**Source extract:**
================================

This notebook creates a graph representation of a Git repository, where nodes are commits and edges connect parent and child commits (Git assigns these dependencies itself).


In [4]:
%matplotlib inline
from bigbang.archive import Archive
from bigbang import repo_loader;
from bigbang.git_repo import GitRepo;
import matplotlib.pyplot as plt
import networkx as nx
import pandas as pd

In [5]:
repo = GitRepo("..") #couldn't get get_repo to work, using the parent directory, bigbang itself, for data
full_info = repo.commit_data;


failed to add a commit because of an encoding error
failed to add a commit because of an encoding error

Nodes will be Commit objects. All we need for this representation is the HEXSHA ids to match parent and child commits. We also get the commit message to use as a label.


In [17]:
class Commit:
    def __init__(self, message, hexsha, parents):
        self.message = message
        self.hexsha = hexsha
        self.parents = parents
        
    def __repr__(self):
        return ' '.join(self.message.split(' ')[:4])
        #using the first four words of the commit message as the label

We create a list of commits from the commit_data Pandas dataframe.

================================

**List of tasks:**
• A. In the Git commit graph notebook, list each name that an import line makes available, such as a class, module or alias.
• B. Write out the Git commit graph notebook word for word from "Nodes will be" to "return ' '.join(self.message.split(' ')[:4])".
• C. Continue the Git commit graph notebook from the point where it stops.
The data after the Git commit graph notebook plays no part here.

**Data section:**
================================

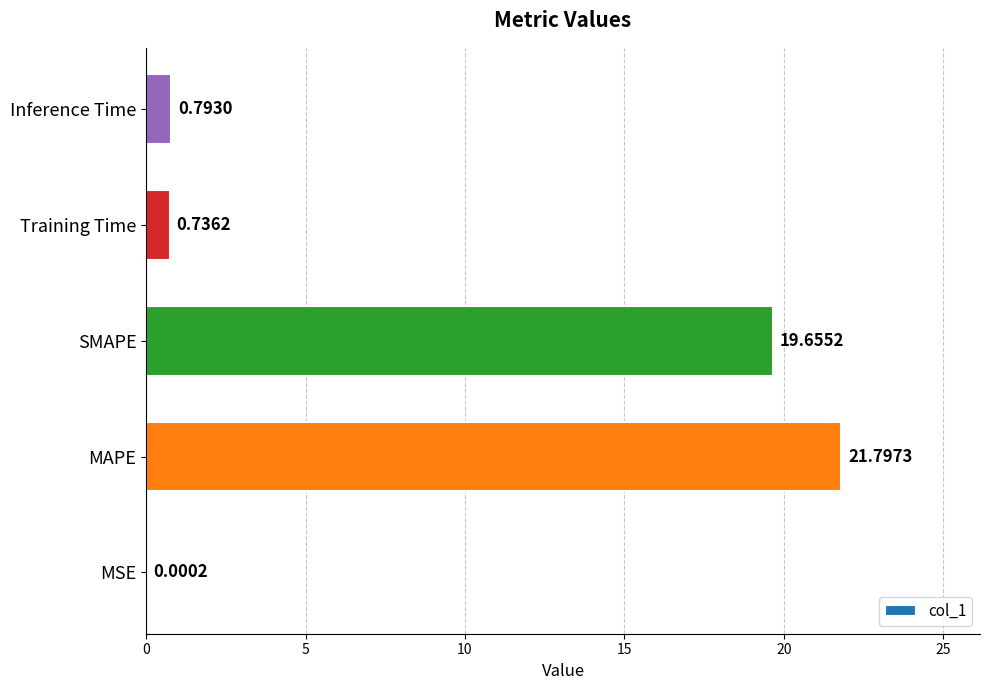

What is the change in value from SMAPE to Inference Time?

-18.9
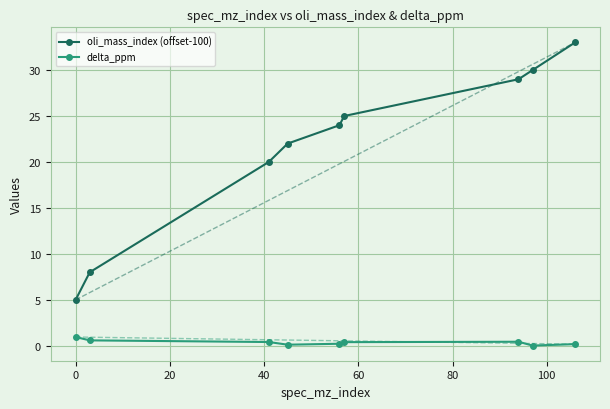

List the series in order of their overall mean, highest first.

oli_mass_index (offset-100), delta_ppm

================================

**Outputs by task:**
• A. Archive, repo_loader, GitRepo, plt, nx, pd

• B.
Nodes will be Commit objects. All we need for this representation is the HEXSHA ids to match parent and child commits. We also get the commit message to use as a label.


In [17]:
class Commit:
    def __init__(self, message, hexsha, parents):
        self.message = message
        self.hexsha = hexsha
        self.parents = parents
        
    def __repr__(self):
        return ' '.join(self.message.split(' ')[:4])

• C.
In [18]:
def get_commits():
    commits = []
    
    for index, row in full_info.iterrows():
        commits.append(Commit(row["Commit Message"], row["HEXSHA"], row["Parent Commit"]))
        
    return commits

We use the list of commits to create our graph, creating edges wherever a parent is found.


In [19]:
def make_graph(nodes):
    G = nx.Graph()

    for node in nodes:
        for other in nodes:
            if other.hexsha in node.parents:
                G.add_edge(node, other)
                
    return G

In [20]:
nodes = get_commits()
G = make_graph(nodes)

plt.figure(3,figsize=(12,12)) 
pos = nx.spring_layout(G)
nx.draw(G, pos, font_size=8, with_labels = False)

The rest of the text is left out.